Personalized Narrative

Personalisation is perhaps the most rapidly engaged communication device that narrates our everyday urban routines without our acknowledgement. Algorithmic personalisation is ‘a process of gathering, storing, and analyzing information’ (Venugopal, 2009) by recommendation systems. It is a response to the discrepancies between the amount of data these actors can process at a given point in time. Theoretically, machines can process an infinite amount of data; whereas humans often perform reduction in order to reason. The public, as a form of collective intelligence in our democratic epoch, reach consensus depending on how many is being exposed to which content at what time. Thus, algorithmic personalisation is a communication strategy that translates between these actors by recommending the ‘right’ content, to the ‘right’ person, at the ‘right’ time.

400 hours of video are uploaded to youtube every minute and 1 billion hours of video are watched every day.
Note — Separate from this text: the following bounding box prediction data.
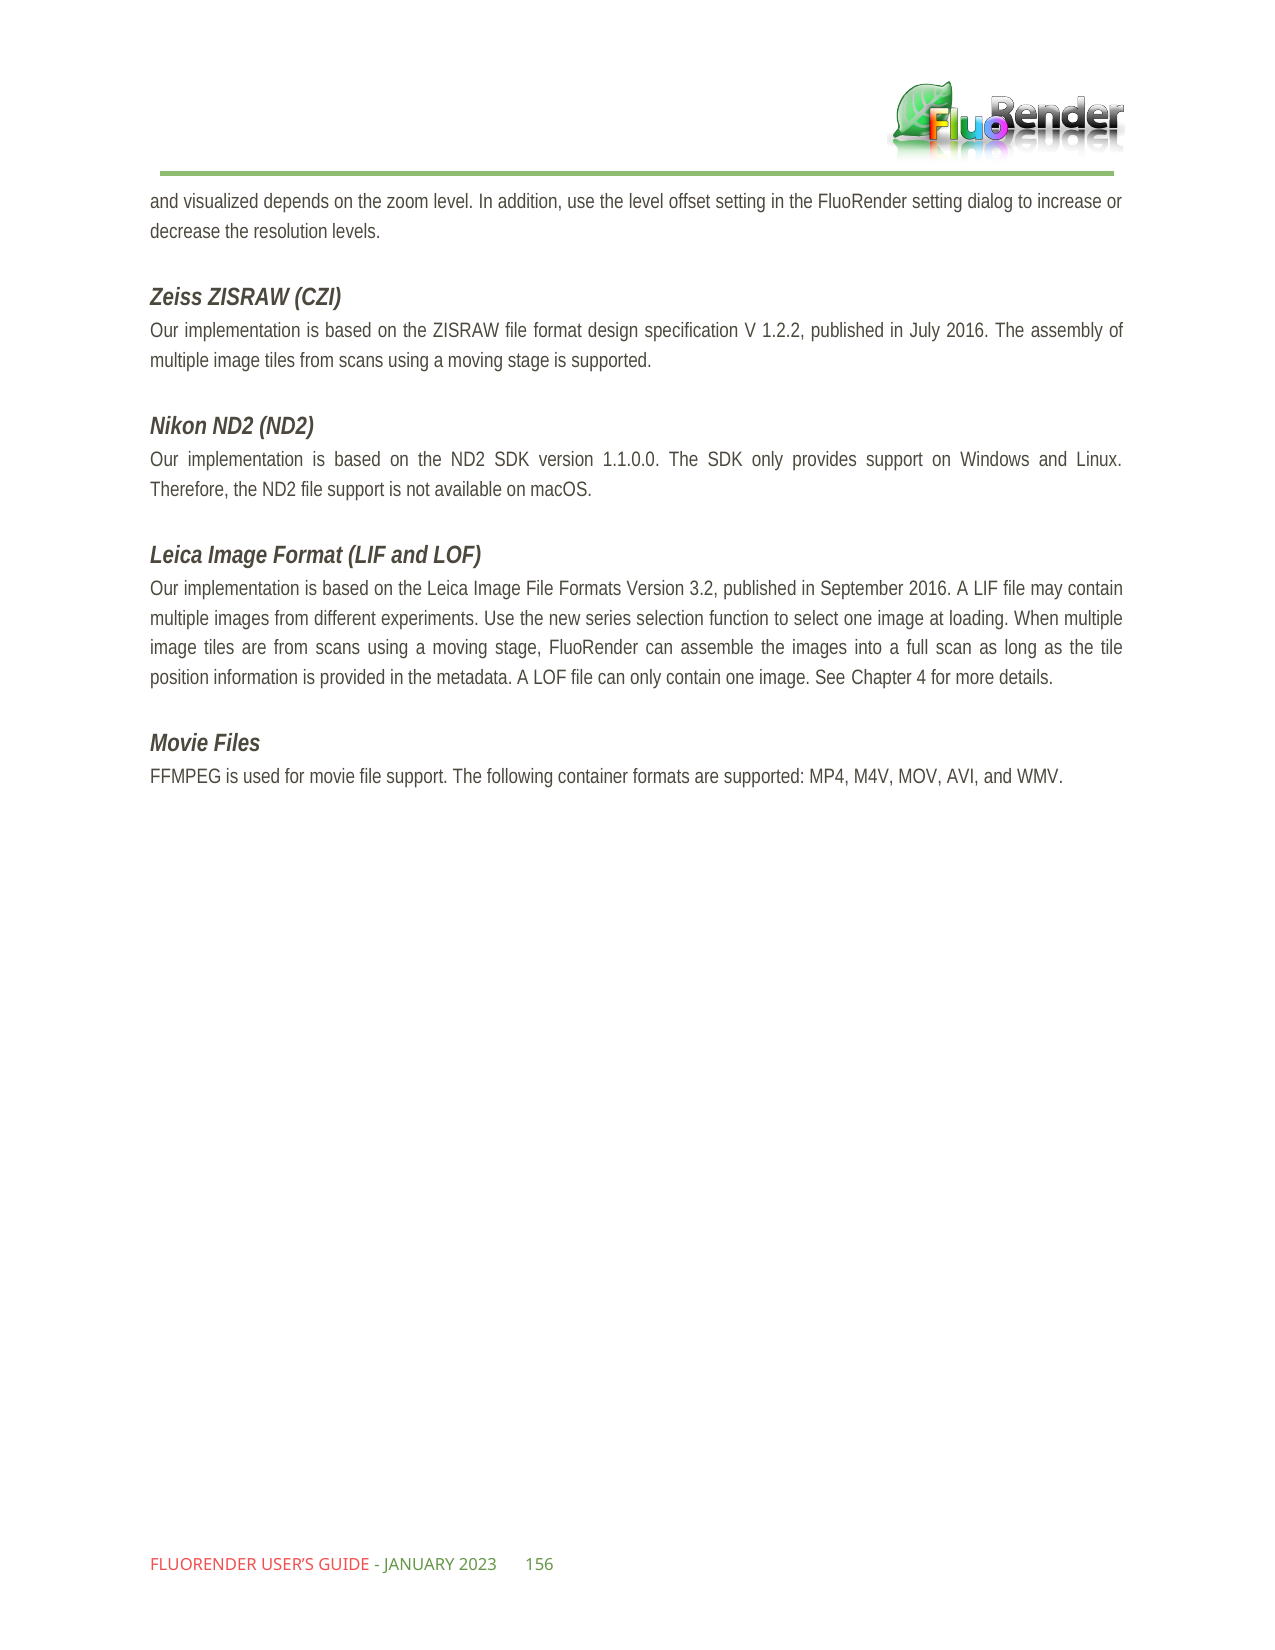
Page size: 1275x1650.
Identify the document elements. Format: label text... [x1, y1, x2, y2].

subtitle Nikon ND2 (ND2) [150, 411, 1125, 439]
picture [887, 75, 1125, 165]
text Our implementation is based on the ND2 SDK version 1.1.0.0. The SDK only provides support on Windows and Linux. Therefore, the ND2 file support is not available on macOS. [150, 447, 1125, 501]
text FFMPEG is used for movie file support. The following container formats are supported: MP4, M4V, MOV, AVI, and WMV. [150, 764, 1125, 788]
subtitle Zeiss ZISRAW (CZI) [150, 282, 1125, 311]
text Our implementation is based on the Leica Image File Formats Version 3.2, published in September 2016. A LIF file may contain multiple images from different experiments. Use the new series selection function to select one image at loading. When multiple image tiles are from scans using a moving stage, FluoRender can assemble the images into a full scan as long as the tile position information is provided in the metadata. A LOF file can only contain one image. See Chapter 4 for more details. [150, 576, 1125, 689]
subtitle Movie Files [150, 728, 1125, 757]
subtitle Leica Image Format (LIF and LOF) [150, 540, 1125, 568]
text Our implementation is based on the ZISRAW file format design specification V 1.2.2, published in July 2016. The assembly of multiple image tiles from scans using a moving stage is supported. [150, 318, 1125, 372]
text A VVD file is a multiresolution format designed by Takashi Kawase. Extremely large data can be downsampled into a series of resolution levels and then converted to the VVD format. When a VVD format is loaded into FluoRender, the resolution loaded and visualized depends on the zoom level. In addition, use the level offset setting in the FluoRender setting dialog to increase or decrease the resolution levels. [150, 189, 1125, 243]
In order to optimise content suggestion in youtube, google’s deep-learning research team produced the largest scale and most sophisticated industrial recommendation systems in existence. Algorithmic personalisation of content is present in most online platforms and impression-based advertising mechanisms like Google Ads. Users’ search engine history, viewing data and banking statements are all taken into account in recommended content. For example, Netflix takes user interactions like title ratings, viewing data which includes time of day and length of content watched as well as categorizing users into global communities with similar tastes and preferences. Amazon’s recommendation engine uses a similar nearest neighbor algorithm which generates 35% its revenue. Platform analytics show a range of possible content curations for the user through ai personalisation. How might cinematic content be algorithmically planned and personalised for the user in the context of Current?
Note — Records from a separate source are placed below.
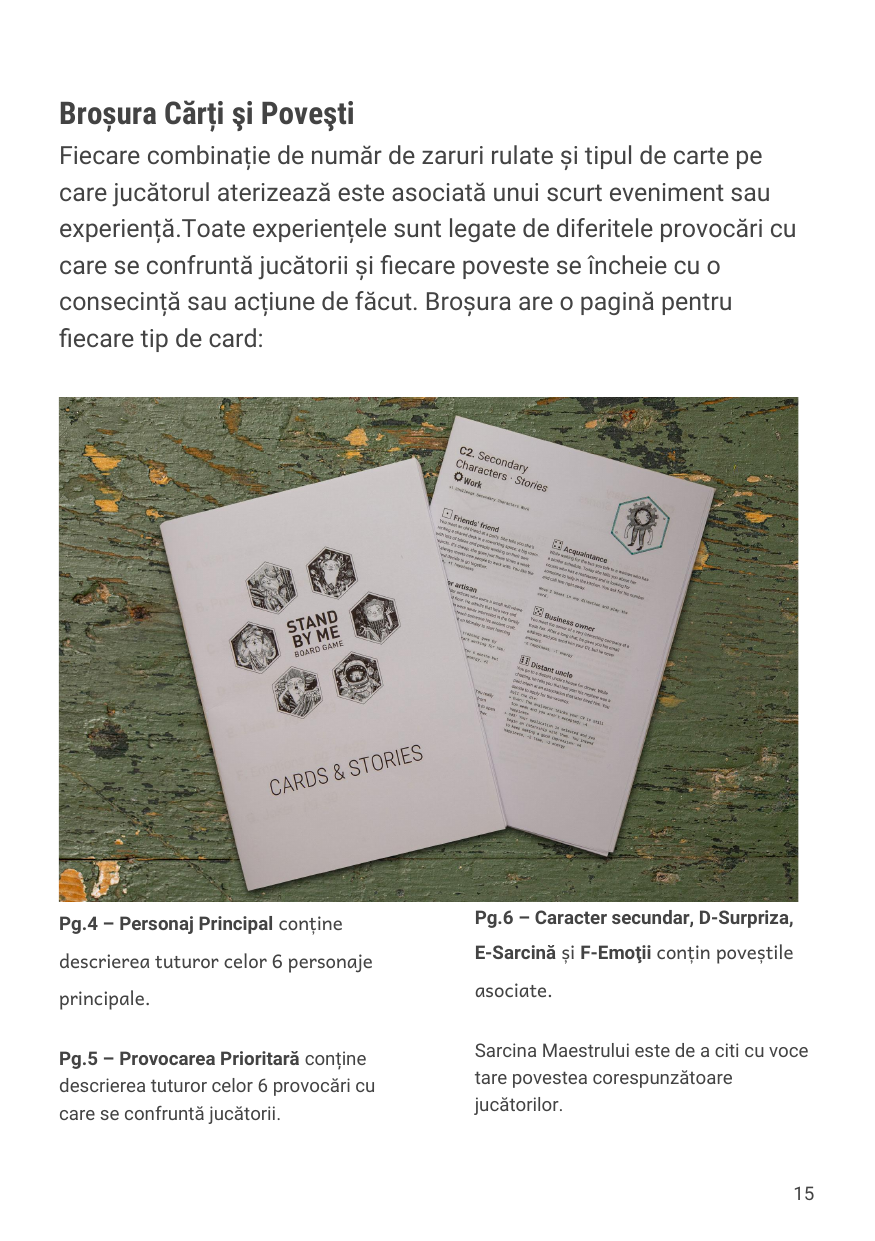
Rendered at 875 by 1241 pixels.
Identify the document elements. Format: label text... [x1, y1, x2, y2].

text Sarcina Maestrului este de a citi cu voce tare povestea corespunzătoare jucătorilor. [474, 1040, 814, 1116]
text Pg.6 – Caracter secundar, D-Surpriza, E-Sarcină și F-Emoţii conțin poveștile asociate. [474, 907, 814, 1005]
text Pg.4 – Personaj Principal conține descrierea tuturor celor 6 personaje principale. [59, 907, 398, 1013]
picture [58, 397, 799, 902]
text Pg.5 – Provocarea Prioritară conține descrierea tuturor celor 6 provocări cu care se confruntă jucătorii. [59, 1048, 398, 1125]
text Fiecare combinație de număr de zaruri rulate și tipul de carte pe care jucătorul aterizează este asociată unui scurt eveniment sau experiență.Toate experiențele sunt legate de diferitele provocări cu care se confruntă jucătorii și fiecare poveste se încheie cu o consecință sau acțiune de făcut. Broșura are o pagină pentru fiecare tip de card: [59, 141, 814, 353]
subtitle Broșura Cărți şi Poveşti [59, 96, 814, 132]
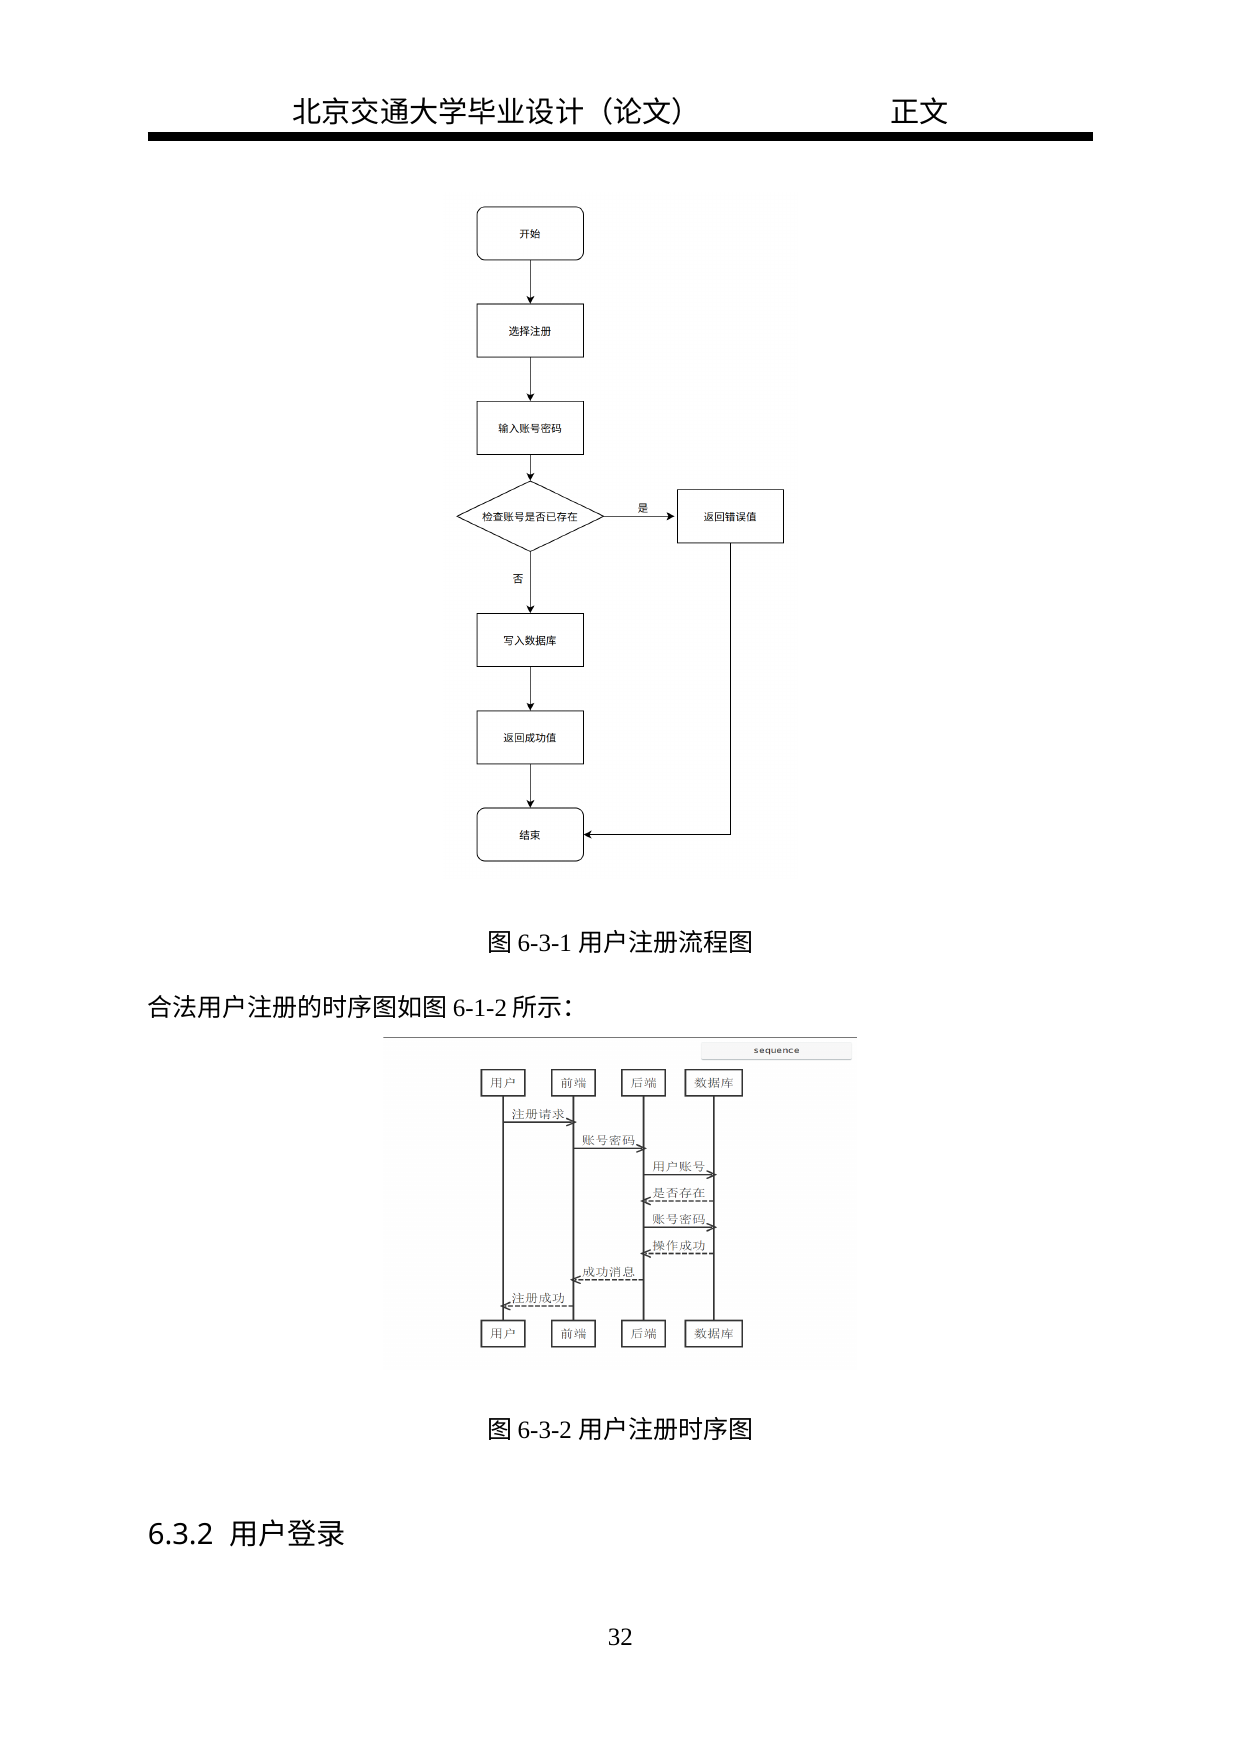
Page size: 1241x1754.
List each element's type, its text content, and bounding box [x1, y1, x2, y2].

text 图6-3-1 用户注册流程图 [148, 908, 1092, 973]
picture [383, 1037, 857, 1370]
text 图6-3-2 用户注册时序图 [148, 1395, 1092, 1460]
text 合法用户注册的时序图如图6-1-2所示： [148, 973, 1092, 1038]
list 用户登录 [148, 1510, 1092, 1553]
picture [442, 192, 798, 879]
The personalised framework of Current includes GAN content of livestreams within a volumetric context, producing personalised movie narrative for each individual agent. To do this, Current expands on the traditional cinematic static camera to include a range of virtual POVs – motion tracking, walking, cars, drones, animals and physically impossible CG cameras. Current anticipates that the algorithmic curation of content will be linked to not only to databases of your online experience, but also realtime navigation through gaze tracking and biometric inputs. For example, detection of a user’s gaze duration in a specific environment allows the system to prioritize and optimise similar content for them in the future. Why would you need to pay for a ticket to the movie theater if your personalized current is curated based on previous data from your own embodied experiences?
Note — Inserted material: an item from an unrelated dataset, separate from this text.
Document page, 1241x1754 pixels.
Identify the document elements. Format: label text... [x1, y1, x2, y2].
While NETFLIX keeps us awake at night, a total personalisation will give us enough sleep by composing and condensing our favourite narratives in a single viewing unit. In the near future, we will have tailored cinema without us even realising, every movie will have a narrative personalised according to our individual taste. Sensors will not be limited to our click counts and how long we have lingered at each posts, but biometric inputs that shows how fast our heart bumps, the pressure of our fingertips against the screens, movements of eyeballs, etc.. The questions remains: will personalisation allow us more social freedom by providing us with more options and views, or will it make our individual world more monotonic and reinforces our existing believes, leading to a more segregated society?